Recession brought on by higher interest rates might mean asset quality problems for banks, but there again, I think community banks suffer more than the largest banks. Community banks still make six-figure loans; I mean the real kind where a lender evaluates the potential borrower’s situation and tries to come up with a reasonable credit solution that works for both parties. I think you’d be hard pressed to get one of the nation’s largest banks to make a half-million-dollar small business loan that wasn’t made with a HELOC or credit card.
A growing number of fintechs are active in that six-figure loan space; their venture capital backing allows them to make unsecured loans at competitive rates — at least for now. And they don’t operate under the regulatory scrutiny that banks face. That’s some stiff competition!
A case can be made, however, that the toughest competitor of them all for the community bank is the federal government. Elected officials and policymakers are interested in stimulating economic growth and promoting employment, sometimes in specific places among specific groups of people. The fastest way to do that is through the nation’s largest banks. Policymakers use CRA, HMDA rules and claims of disparate impact to encourage Citi, BofA, Wells Fargo and JP Morgan to funnel resources according to political interests.

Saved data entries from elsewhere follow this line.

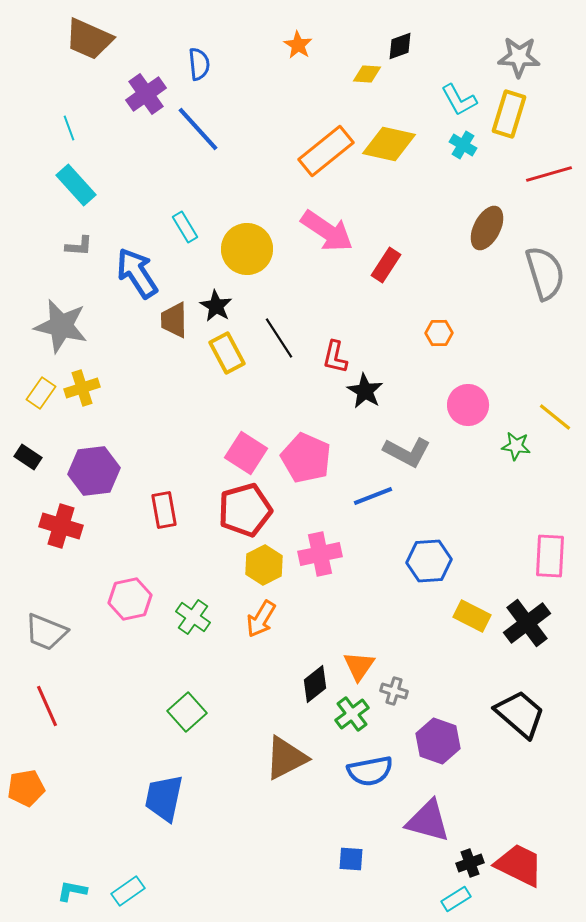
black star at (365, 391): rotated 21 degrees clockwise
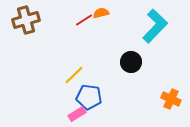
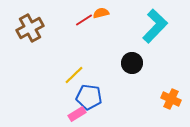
brown cross: moved 4 px right, 8 px down; rotated 12 degrees counterclockwise
black circle: moved 1 px right, 1 px down
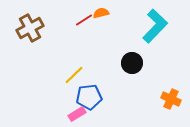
blue pentagon: rotated 15 degrees counterclockwise
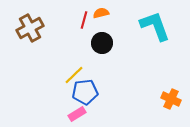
red line: rotated 42 degrees counterclockwise
cyan L-shape: rotated 64 degrees counterclockwise
black circle: moved 30 px left, 20 px up
blue pentagon: moved 4 px left, 5 px up
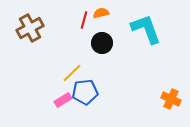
cyan L-shape: moved 9 px left, 3 px down
yellow line: moved 2 px left, 2 px up
pink rectangle: moved 14 px left, 14 px up
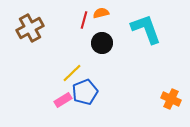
blue pentagon: rotated 15 degrees counterclockwise
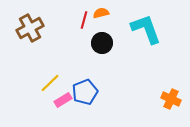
yellow line: moved 22 px left, 10 px down
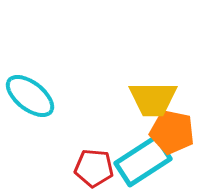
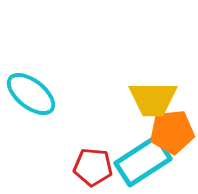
cyan ellipse: moved 1 px right, 2 px up
orange pentagon: rotated 18 degrees counterclockwise
red pentagon: moved 1 px left, 1 px up
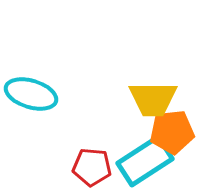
cyan ellipse: rotated 21 degrees counterclockwise
cyan rectangle: moved 2 px right
red pentagon: moved 1 px left
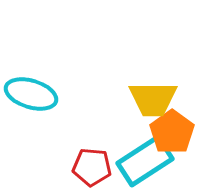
orange pentagon: rotated 30 degrees counterclockwise
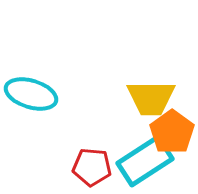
yellow trapezoid: moved 2 px left, 1 px up
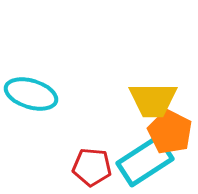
yellow trapezoid: moved 2 px right, 2 px down
orange pentagon: moved 2 px left; rotated 9 degrees counterclockwise
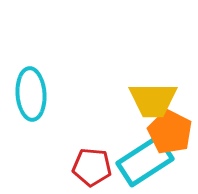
cyan ellipse: rotated 69 degrees clockwise
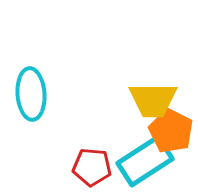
orange pentagon: moved 1 px right, 1 px up
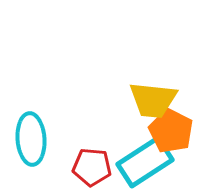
cyan ellipse: moved 45 px down
yellow trapezoid: rotated 6 degrees clockwise
cyan rectangle: moved 1 px down
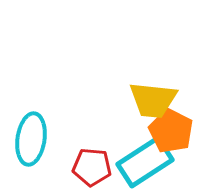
cyan ellipse: rotated 12 degrees clockwise
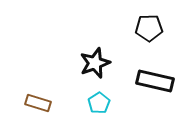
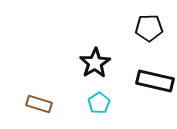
black star: rotated 12 degrees counterclockwise
brown rectangle: moved 1 px right, 1 px down
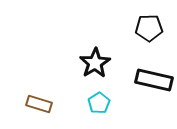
black rectangle: moved 1 px left, 1 px up
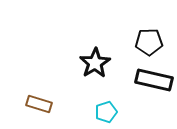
black pentagon: moved 14 px down
cyan pentagon: moved 7 px right, 9 px down; rotated 15 degrees clockwise
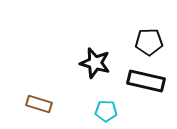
black star: rotated 24 degrees counterclockwise
black rectangle: moved 8 px left, 1 px down
cyan pentagon: moved 1 px up; rotated 20 degrees clockwise
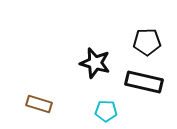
black pentagon: moved 2 px left
black rectangle: moved 2 px left, 1 px down
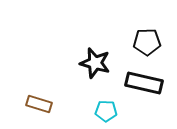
black rectangle: moved 1 px down
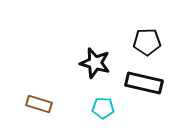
cyan pentagon: moved 3 px left, 3 px up
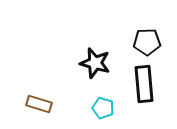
black rectangle: moved 1 px down; rotated 72 degrees clockwise
cyan pentagon: rotated 15 degrees clockwise
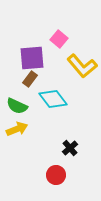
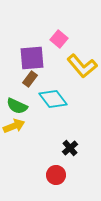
yellow arrow: moved 3 px left, 3 px up
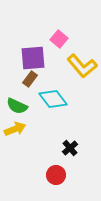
purple square: moved 1 px right
yellow arrow: moved 1 px right, 3 px down
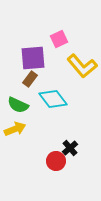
pink square: rotated 24 degrees clockwise
green semicircle: moved 1 px right, 1 px up
red circle: moved 14 px up
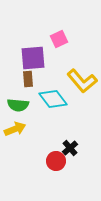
yellow L-shape: moved 15 px down
brown rectangle: moved 2 px left; rotated 42 degrees counterclockwise
green semicircle: rotated 20 degrees counterclockwise
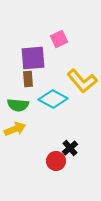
cyan diamond: rotated 24 degrees counterclockwise
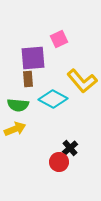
red circle: moved 3 px right, 1 px down
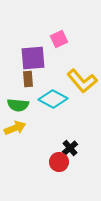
yellow arrow: moved 1 px up
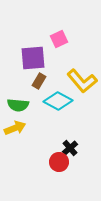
brown rectangle: moved 11 px right, 2 px down; rotated 35 degrees clockwise
cyan diamond: moved 5 px right, 2 px down
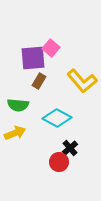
pink square: moved 8 px left, 9 px down; rotated 24 degrees counterclockwise
cyan diamond: moved 1 px left, 17 px down
yellow arrow: moved 5 px down
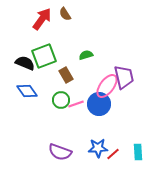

It is a relatively efficient tactic and the community bank in rural America really has no role in it. In other words, policymakers have incentives to keep the big banks going strong; smaller banks essentially are on their own. Keep in mind that the cost of a pair of compliance officers at a $100 million community bank could easily be 25 percent of the bank’s net income. At a mega bank, the cost of a few new compliance officers doesn’t even warrant a footnote in the quarterly earnings report.
You’ve been through this before — it’s just been a while since inflation was a thing. You will get through this regardless of what interest rates do because your customers rely on you. None of the competition does “personal” very well. That’s your strength. Focus on what makes you unique to maintain your prospects for success.